A second lawsuit claims the districts have an uneven population and therefore need adjustment. This is an odd argument since all districts change throughout the course of a decade, thus every constructed political map is obsolete under this theory. This case, however, could allow the court to declare the map invalid without addressing the partisan gerrymandering issue.

It is most likely that the two most endangered Republicans under a redraw situation would be Reps. Steil and Derrick Van Orden (R-Prairie du Chien) in the 1st and 3rd Districts, respectively.

The 1st CD lies in the far southeastern corner of Wisconsin bordering Illinois and Lake Michigan. It contains a small portion of Milwaukee County before moving south to annex Kenosha and Racine counties. It also contains parts of Rock and Walworth counties to the west. According to the Dave’s Redistricting App statisticians, the district’s partisan lean is 49.4R – 48.3D. President Trump carried the seat over Kamala Harris in 2024 with a 51.5 – 47.0 percent majority. Four years earlier, he topped President Biden 50.3 – 48.3 percent.

District 3 lies in the southwestern part of the state anchored in the cities of La Crosse and Eau Claire. The 3rd is comprised of 14 Wisconsin counties and parts of five others. The Dave’s Redistricting App partisan lean is 48.9D – 48.5R, making it one of the most politically even seats in the country.

President Trump, however, outperformed the 3rd District stats in the past two elections, defeating Harris, 52.9 – 45.5 percent, and President Biden, 51.5 – 46.8 percent. Rep. Van Orden averaged 51.5 percent in his two victorious elections. Prior to the Republican winning two consecutive elections here, former Rep. Ron Kind (D) represented the district for 13 consecutive terms.
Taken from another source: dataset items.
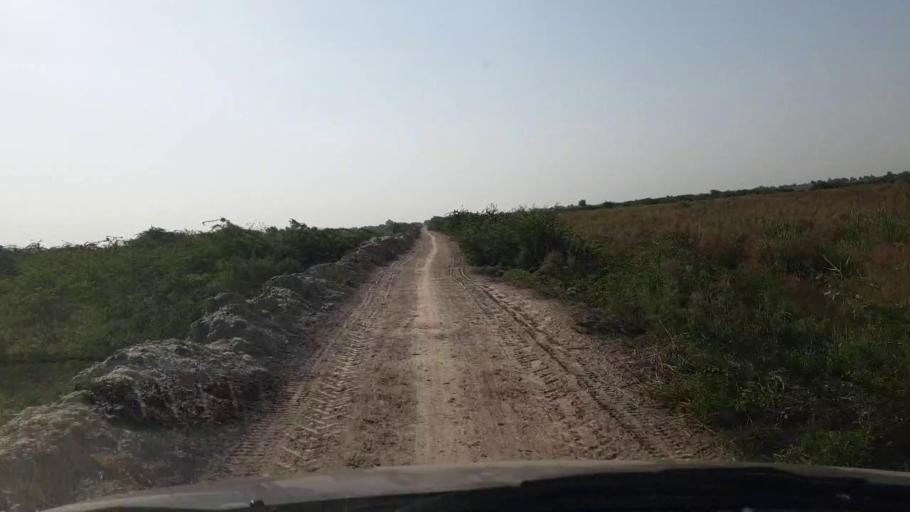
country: PK
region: Sindh
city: Kadhan
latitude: 24.6076
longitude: 69.0735
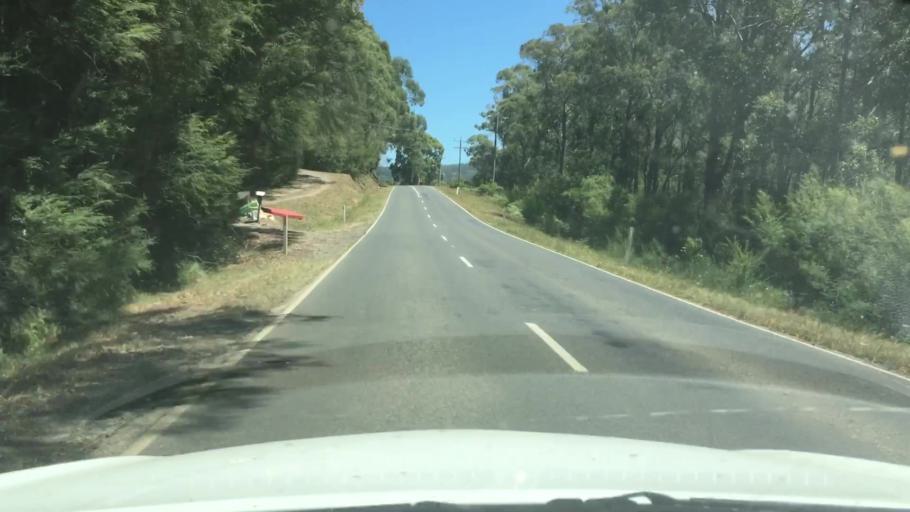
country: AU
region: Victoria
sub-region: Yarra Ranges
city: Millgrove
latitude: -37.7263
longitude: 145.7519
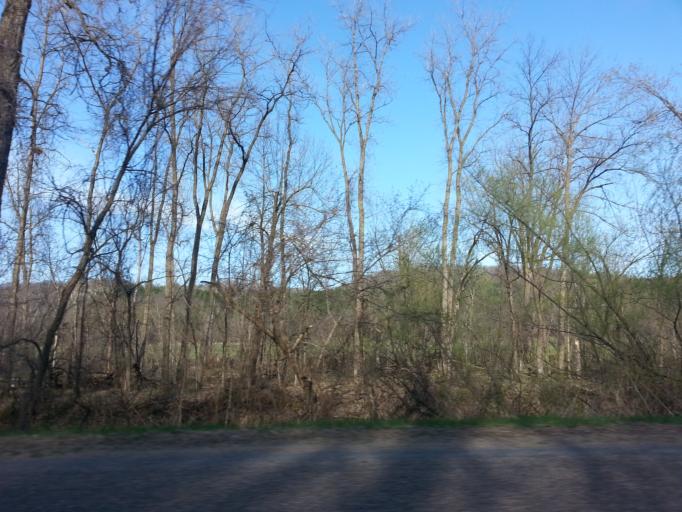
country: US
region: Minnesota
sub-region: Goodhue County
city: Red Wing
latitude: 44.6561
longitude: -92.5917
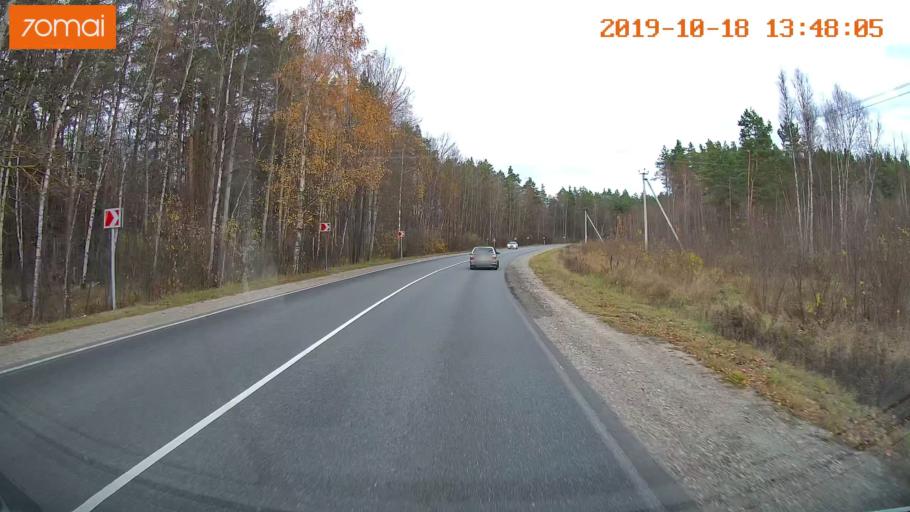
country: RU
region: Moskovskaya
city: Radovitskiy
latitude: 54.9847
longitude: 39.9515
Sitting in between these districts is Rep. Mark Pocan’s (D-Town of Vermont; Madison) 2nd CD. It is here where the region’s Democrats reside. This district’s partisan lean is 69.7D – 28.2R and houses the most liberal county in the state, Dane, which contains the capital city of Madison and provides the district its population anchor (575,347 residents).

A possible boundary change would shift Democrats from Rep. Gwen Moore’s (D-Milwaukee) safe Democratic 4th District and move them south to the 1st. Various Republican and Democratic voters would then be swapped between the 1st and 2nd. In order to feed more Democrats into the 3rd, we would likely see more Democrats shifted from the 2nd and swapped for Republican voters.

The trick for the Democratic map drawers is to shift enough Democrats into both the 1st and 3rd to unseat Steil and Van Orden, while at the same time keeping enough in District 2 to keep Rep. Pocan’s seat safe. This may prove an interesting balancing act, and chances are that either Steil or Van Orden, or possibly both, will still have a fighting chance of winning re-election.

Assuming the court orders a congressional redraw in time for the 2026 election suggests Reps. Steil and Van Orden’s political circumstances will be far more difficult than what they face today.